Records contained in a dataset
----

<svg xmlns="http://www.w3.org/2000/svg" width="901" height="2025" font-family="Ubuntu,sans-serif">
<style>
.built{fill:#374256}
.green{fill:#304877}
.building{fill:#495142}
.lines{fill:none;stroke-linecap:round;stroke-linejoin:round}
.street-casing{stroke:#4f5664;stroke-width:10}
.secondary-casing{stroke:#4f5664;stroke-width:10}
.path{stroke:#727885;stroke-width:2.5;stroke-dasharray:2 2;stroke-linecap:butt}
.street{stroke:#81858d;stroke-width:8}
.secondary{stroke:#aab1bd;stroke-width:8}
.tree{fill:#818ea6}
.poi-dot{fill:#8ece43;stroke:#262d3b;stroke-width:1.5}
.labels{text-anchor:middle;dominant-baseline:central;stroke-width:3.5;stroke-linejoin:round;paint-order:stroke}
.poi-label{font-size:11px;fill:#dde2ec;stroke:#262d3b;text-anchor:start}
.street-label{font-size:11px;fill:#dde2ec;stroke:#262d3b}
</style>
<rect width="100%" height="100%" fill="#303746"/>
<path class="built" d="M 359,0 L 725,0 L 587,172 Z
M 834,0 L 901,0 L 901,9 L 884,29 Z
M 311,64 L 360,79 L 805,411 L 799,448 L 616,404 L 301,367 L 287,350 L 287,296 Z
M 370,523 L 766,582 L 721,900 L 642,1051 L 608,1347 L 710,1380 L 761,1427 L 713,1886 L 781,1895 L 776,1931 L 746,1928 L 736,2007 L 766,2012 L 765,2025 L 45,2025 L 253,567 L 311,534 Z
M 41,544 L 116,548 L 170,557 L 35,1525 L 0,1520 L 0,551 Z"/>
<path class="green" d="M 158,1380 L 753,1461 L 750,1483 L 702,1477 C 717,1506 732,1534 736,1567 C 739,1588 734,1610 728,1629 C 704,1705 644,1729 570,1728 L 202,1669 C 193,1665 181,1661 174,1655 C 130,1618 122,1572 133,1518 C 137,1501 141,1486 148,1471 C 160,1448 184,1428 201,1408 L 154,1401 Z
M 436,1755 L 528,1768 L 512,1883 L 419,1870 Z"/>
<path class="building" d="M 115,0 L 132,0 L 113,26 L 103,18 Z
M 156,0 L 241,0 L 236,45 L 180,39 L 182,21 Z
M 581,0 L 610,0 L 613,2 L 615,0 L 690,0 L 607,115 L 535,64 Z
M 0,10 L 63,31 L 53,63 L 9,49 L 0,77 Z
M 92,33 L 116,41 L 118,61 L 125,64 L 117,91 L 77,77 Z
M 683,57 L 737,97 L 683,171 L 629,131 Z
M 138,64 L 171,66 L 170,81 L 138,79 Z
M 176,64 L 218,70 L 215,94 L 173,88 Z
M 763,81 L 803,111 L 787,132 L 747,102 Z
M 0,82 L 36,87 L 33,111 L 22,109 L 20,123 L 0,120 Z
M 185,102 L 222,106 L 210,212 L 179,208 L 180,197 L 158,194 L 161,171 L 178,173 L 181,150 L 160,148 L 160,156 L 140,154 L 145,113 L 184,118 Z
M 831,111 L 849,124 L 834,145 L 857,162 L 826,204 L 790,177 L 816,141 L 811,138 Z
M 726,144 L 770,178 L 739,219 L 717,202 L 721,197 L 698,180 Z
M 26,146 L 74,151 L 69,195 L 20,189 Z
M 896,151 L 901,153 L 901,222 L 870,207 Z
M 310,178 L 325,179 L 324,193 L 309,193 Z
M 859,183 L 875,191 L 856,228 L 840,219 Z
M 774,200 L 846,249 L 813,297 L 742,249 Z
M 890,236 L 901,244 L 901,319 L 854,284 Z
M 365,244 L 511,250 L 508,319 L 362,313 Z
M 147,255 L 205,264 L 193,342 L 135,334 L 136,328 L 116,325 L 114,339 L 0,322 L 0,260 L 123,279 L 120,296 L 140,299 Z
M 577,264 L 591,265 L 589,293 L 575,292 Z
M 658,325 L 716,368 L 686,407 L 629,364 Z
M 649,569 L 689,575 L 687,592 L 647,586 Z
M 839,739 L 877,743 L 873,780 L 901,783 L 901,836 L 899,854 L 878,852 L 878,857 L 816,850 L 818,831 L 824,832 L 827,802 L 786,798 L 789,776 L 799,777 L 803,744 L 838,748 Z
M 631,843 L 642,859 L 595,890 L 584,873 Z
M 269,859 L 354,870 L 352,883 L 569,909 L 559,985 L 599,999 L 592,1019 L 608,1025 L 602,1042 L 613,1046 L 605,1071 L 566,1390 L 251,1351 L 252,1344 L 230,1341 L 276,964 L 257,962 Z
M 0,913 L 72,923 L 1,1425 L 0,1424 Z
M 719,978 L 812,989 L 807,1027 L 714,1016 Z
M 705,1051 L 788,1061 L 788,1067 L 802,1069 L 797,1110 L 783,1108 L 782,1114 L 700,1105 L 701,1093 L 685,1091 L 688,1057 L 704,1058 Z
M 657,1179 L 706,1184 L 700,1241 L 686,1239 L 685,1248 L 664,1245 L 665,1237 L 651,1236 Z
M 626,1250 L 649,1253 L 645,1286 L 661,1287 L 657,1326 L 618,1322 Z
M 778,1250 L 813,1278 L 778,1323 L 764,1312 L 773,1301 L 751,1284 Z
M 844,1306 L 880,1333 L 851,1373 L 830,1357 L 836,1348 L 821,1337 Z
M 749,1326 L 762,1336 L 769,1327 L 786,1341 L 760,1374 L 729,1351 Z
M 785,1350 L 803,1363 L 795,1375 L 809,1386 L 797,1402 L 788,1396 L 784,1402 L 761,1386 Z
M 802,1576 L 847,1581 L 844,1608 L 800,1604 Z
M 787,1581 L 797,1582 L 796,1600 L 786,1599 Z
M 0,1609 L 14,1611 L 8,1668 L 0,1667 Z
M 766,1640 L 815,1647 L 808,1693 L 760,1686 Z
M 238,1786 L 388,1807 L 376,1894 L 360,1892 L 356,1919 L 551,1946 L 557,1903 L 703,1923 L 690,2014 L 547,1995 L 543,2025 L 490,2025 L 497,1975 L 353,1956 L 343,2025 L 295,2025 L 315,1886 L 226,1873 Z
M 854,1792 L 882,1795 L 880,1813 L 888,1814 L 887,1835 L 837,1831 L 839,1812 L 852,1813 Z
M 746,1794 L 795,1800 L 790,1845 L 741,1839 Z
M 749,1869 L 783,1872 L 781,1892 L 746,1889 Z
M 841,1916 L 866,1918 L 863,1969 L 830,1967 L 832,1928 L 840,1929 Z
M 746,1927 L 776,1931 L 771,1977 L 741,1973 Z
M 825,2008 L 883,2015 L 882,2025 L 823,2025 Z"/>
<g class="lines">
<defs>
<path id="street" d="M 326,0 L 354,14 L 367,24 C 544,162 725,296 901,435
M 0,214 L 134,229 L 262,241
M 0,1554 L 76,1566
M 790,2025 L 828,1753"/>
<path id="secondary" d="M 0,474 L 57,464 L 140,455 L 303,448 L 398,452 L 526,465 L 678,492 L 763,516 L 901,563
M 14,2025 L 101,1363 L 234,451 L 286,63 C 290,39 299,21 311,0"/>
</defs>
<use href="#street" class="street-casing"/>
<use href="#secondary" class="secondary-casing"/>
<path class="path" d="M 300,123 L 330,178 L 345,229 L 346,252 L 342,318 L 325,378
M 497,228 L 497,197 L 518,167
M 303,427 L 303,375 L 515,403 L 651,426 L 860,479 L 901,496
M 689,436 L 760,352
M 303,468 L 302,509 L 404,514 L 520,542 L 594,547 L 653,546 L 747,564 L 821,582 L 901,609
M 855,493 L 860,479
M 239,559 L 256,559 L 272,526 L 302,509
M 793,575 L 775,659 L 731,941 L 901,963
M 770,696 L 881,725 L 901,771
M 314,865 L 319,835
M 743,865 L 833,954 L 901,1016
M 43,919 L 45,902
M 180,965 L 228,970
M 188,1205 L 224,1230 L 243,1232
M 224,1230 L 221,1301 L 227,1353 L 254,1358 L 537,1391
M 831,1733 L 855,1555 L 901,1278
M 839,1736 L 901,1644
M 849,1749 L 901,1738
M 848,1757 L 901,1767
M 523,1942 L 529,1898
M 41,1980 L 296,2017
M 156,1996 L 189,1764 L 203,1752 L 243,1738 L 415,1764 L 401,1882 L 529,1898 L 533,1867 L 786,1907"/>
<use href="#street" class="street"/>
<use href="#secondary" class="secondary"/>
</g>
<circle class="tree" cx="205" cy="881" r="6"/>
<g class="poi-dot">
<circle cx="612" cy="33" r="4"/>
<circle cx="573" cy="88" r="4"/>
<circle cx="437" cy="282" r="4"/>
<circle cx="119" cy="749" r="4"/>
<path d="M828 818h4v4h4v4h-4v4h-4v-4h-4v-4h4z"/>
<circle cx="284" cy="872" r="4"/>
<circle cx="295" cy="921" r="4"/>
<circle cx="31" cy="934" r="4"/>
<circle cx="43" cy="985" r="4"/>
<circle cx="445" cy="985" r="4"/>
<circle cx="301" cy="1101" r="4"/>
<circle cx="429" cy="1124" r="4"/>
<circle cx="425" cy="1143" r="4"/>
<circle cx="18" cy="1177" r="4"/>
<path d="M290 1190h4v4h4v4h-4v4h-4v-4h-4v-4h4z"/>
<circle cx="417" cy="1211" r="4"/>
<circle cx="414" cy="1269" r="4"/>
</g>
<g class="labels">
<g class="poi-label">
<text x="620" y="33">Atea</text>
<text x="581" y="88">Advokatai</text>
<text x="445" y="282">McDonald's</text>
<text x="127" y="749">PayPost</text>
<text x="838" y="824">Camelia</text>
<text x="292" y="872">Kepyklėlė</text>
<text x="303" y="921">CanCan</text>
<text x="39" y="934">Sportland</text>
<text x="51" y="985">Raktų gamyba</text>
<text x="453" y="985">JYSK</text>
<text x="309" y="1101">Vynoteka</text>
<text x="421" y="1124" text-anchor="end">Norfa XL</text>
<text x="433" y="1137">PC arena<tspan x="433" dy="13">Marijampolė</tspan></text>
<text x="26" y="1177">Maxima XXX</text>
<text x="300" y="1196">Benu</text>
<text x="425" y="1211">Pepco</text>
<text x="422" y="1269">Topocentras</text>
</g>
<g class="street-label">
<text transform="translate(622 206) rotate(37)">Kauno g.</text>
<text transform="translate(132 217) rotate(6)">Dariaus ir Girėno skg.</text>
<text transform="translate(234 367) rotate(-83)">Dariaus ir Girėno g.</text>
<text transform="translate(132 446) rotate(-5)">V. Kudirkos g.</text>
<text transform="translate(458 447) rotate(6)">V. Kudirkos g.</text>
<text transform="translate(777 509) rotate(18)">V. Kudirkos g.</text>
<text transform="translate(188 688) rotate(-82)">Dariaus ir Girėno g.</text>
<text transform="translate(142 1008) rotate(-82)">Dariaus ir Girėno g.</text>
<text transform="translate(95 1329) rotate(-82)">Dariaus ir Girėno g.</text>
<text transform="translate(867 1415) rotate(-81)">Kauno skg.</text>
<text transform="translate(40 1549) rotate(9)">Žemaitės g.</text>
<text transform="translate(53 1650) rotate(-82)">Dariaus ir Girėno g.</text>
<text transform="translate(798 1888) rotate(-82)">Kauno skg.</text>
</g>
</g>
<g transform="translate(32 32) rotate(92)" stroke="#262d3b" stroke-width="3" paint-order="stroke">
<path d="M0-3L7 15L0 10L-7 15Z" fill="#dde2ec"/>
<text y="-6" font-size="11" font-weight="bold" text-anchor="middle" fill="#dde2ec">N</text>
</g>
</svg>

----

> **PROMPT**
Beginning at the line above that contains "M 766,1640 L 815,1647 L 808,1693 L 760,1686 Z", return each line exactly through the line that contains "M 303,468 L", and no others.

> **RESPONSE AREA**
M 766,1640 L 815,1647 L 808,1693 L 760,1686 Z
M 238,1786 L 388,1807 L 376,1894 L 360,1892 L 356,1919 L 551,1946 L 557,1903 L 703,1923 L 690,2014 L 547,1995 L 543,2025 L 490,2025 L 497,1975 L 353,1956 L 343,2025 L 295,2025 L 315,1886 L 226,1873 Z
M 854,1792 L 882,1795 L 880,1813 L 888,1814 L 887,1835 L 837,1831 L 839,1812 L 852,1813 Z
M 746,1794 L 795,1800 L 790,1845 L 741,1839 Z
M 749,1869 L 783,1872 L 781,1892 L 746,1889 Z
M 841,1916 L 866,1918 L 863,1969 L 830,1967 L 832,1928 L 840,1929 Z
M 746,1927 L 776,1931 L 771,1977 L 741,1973 Z
M 825,2008 L 883,2015 L 882,2025 L 823,2025 Z"/>
<g class="lines">
<defs>
<path id="street" d="M 326,0 L 354,14 L 367,24 C 544,162 725,296 901,435
M 0,214 L 134,229 L 262,241
M 0,1554 L 76,1566
M 790,2025 L 828,1753"/>
<path id="secondary" d="M 0,474 L 57,464 L 140,455 L 303,448 L 398,452 L 526,465 L 678,492 L 763,516 L 901,563
M 14,2025 L 101,1363 L 234,451 L 286,63 C 290,39 299,21 311,0"/>
</defs>
<use href="#street" class="street-casing"/>
<use href="#secondary" class="secondary-casing"/>
<path class="path" d="M 300,123 L 330,178 L 345,229 L 346,252 L 342,318 L 325,378
M 497,228 L 497,197 L 518,167
M 303,427 L 303,375 L 515,403 L 651,426 L 860,479 L 901,496
M 689,436 L 760,352
M 303,468 L 302,509 L 404,514 L 520,542 L 594,547 L 653,546 L 747,564 L 821,582 L 901,609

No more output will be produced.